Shenzhen-based drone maker DJI has announced an update to the ‘geofencing’ feature within their mapping service, meaning users will now be warned when they are flying into restricted zones including wildfires and prisons.
Over the past year there have been several reports of fire-fighting helicopters that have been grounded due to unsafe conditions caused by amateur drone hobbyists flying near fire sites. Drone companies have since been under pressure to introduce software that can disable drones without imposing over-reaching restrictions.
DJI’s new software will disable drones from flying by default in restricted zones, though users with a DJI account verified with a phone number and credit card will be able to unlock the drone regardless of the zoning. Under the new system, DJI will be able to assist authorities to track unauthorized users that have unlocked their drone within a restricted zone.
DJI says the new software will provide “accountability”, but that the company itself will not collect personal data for commercial purposes.

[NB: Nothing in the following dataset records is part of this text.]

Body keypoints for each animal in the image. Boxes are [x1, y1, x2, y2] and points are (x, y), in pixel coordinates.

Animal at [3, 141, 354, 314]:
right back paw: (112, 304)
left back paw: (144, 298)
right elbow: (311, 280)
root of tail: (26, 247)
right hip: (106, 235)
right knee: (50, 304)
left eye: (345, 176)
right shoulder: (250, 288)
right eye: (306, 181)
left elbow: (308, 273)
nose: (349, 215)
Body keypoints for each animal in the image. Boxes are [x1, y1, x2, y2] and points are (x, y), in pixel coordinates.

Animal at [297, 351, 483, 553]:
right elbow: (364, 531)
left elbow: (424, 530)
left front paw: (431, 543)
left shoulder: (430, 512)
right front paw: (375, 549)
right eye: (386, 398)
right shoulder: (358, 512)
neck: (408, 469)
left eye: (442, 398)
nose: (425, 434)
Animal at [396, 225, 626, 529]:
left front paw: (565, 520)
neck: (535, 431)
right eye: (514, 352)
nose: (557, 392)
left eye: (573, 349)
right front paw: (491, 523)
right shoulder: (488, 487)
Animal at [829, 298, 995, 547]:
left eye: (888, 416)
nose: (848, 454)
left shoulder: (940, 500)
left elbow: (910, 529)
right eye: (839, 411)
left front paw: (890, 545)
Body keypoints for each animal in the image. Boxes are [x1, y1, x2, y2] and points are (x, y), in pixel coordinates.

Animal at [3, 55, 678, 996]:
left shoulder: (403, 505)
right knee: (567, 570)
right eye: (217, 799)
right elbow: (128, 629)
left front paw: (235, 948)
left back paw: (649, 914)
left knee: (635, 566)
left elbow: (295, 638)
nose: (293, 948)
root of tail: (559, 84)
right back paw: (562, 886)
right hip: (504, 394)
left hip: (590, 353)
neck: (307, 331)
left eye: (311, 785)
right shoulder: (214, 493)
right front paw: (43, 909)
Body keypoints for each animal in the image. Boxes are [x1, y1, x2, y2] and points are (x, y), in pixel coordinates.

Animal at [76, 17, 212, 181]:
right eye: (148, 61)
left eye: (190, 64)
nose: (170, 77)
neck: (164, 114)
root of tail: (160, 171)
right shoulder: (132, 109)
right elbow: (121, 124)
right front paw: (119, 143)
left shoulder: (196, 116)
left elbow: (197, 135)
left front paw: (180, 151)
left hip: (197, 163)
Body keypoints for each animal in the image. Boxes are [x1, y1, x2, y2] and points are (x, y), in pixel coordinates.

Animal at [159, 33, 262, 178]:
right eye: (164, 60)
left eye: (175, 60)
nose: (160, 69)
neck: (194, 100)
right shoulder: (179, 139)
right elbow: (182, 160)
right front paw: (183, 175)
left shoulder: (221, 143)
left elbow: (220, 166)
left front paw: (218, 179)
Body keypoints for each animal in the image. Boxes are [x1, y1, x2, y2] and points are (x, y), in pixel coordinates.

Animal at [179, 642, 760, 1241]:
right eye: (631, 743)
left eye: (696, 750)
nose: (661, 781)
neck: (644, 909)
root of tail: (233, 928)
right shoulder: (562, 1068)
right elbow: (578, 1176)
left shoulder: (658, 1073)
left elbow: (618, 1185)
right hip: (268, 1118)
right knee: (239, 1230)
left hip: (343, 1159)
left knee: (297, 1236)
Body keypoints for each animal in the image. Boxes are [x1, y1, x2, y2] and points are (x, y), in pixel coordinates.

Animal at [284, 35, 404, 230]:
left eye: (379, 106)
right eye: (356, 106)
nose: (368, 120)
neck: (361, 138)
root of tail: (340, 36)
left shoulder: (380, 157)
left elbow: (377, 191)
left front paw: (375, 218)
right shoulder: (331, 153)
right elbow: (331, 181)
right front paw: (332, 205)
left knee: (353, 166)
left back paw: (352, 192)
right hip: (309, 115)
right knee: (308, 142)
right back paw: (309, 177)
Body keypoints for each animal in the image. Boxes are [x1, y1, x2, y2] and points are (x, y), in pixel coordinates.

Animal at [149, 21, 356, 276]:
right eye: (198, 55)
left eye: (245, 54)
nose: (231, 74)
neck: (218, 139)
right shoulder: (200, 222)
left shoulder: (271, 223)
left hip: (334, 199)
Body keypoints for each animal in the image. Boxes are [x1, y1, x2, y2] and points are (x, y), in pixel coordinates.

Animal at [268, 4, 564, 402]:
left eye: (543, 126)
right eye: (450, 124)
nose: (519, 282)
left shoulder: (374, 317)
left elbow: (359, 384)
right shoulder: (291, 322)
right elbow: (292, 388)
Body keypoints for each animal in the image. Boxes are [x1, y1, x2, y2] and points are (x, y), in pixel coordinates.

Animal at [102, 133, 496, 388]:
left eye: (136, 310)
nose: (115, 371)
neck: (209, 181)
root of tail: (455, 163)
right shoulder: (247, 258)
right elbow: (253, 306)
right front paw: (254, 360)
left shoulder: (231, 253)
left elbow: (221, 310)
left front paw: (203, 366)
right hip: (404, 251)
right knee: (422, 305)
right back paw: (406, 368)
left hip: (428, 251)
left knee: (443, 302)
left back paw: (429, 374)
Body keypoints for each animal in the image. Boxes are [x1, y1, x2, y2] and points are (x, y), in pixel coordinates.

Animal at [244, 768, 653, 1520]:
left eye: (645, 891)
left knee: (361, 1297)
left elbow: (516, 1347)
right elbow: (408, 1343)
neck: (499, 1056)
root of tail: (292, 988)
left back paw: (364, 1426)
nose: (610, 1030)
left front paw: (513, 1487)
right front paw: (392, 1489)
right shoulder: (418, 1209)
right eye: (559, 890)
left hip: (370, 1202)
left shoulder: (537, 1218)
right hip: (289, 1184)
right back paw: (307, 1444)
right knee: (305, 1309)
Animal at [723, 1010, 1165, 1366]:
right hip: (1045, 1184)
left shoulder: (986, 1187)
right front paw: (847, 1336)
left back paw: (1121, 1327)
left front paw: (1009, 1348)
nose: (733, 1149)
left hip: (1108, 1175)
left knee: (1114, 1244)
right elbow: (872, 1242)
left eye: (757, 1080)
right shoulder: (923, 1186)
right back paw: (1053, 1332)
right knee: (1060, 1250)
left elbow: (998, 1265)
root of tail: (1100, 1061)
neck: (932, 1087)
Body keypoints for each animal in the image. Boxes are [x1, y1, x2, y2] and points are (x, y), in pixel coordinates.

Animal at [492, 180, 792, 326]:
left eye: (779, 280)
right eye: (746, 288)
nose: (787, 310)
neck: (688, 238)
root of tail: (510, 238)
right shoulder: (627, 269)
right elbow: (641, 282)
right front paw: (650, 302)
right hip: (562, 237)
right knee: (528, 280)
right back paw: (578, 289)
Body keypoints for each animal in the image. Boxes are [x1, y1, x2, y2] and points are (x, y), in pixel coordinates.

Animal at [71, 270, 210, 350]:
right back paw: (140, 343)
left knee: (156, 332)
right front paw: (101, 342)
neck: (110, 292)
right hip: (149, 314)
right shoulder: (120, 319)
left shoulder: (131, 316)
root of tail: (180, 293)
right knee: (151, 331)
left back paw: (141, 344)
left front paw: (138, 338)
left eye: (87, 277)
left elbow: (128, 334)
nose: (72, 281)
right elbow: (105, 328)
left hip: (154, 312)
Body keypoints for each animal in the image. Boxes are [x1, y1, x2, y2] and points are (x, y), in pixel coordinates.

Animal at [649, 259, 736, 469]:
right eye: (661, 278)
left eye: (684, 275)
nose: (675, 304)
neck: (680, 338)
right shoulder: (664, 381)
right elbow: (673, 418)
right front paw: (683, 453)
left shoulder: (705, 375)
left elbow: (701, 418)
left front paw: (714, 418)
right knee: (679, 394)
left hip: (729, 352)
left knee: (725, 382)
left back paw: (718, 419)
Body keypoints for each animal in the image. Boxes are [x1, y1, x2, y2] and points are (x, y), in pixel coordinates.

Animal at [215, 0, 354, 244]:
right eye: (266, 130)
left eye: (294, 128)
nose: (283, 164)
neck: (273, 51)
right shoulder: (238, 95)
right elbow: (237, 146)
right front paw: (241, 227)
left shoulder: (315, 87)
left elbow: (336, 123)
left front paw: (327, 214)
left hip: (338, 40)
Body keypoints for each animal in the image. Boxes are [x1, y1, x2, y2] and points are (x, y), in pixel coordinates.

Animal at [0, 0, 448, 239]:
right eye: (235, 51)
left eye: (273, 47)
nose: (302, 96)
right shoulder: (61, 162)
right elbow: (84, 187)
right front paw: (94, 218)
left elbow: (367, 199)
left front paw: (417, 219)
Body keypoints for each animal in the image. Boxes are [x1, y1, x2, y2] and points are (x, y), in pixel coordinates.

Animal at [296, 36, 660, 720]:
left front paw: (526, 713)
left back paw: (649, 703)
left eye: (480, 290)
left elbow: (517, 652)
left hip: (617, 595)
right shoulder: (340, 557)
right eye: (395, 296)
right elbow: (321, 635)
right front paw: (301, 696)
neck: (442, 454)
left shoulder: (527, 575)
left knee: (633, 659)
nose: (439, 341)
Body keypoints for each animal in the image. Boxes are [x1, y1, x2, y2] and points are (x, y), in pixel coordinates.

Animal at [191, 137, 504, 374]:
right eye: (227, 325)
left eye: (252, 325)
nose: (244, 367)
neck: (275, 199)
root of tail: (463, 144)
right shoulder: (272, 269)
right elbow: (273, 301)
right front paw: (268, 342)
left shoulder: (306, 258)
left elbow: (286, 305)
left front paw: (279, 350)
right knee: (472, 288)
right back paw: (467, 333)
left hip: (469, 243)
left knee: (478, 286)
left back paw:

“We believe this major upgrade to our geofencing system will do even more to help operators understand their local flight environment, and to make smart, educated decisions about when and where to fly their drones,” says Brendan Schulman, DJI’s Vice President of Policy and Legal Affairs.
The software is a compromise between complete airspace freedom for drones and controversial blanket deactivation technologies that prevent firefighting staff, airline personnel and other authorized users from operating the drones in restricted spaces.
Currently DJI has a “No Fly Zone” system, enacted in 2013, that puts restrictions on drones flying close to certain areas including military bases and airports. The new system will be enacted in Europe and North America with other countries to follow.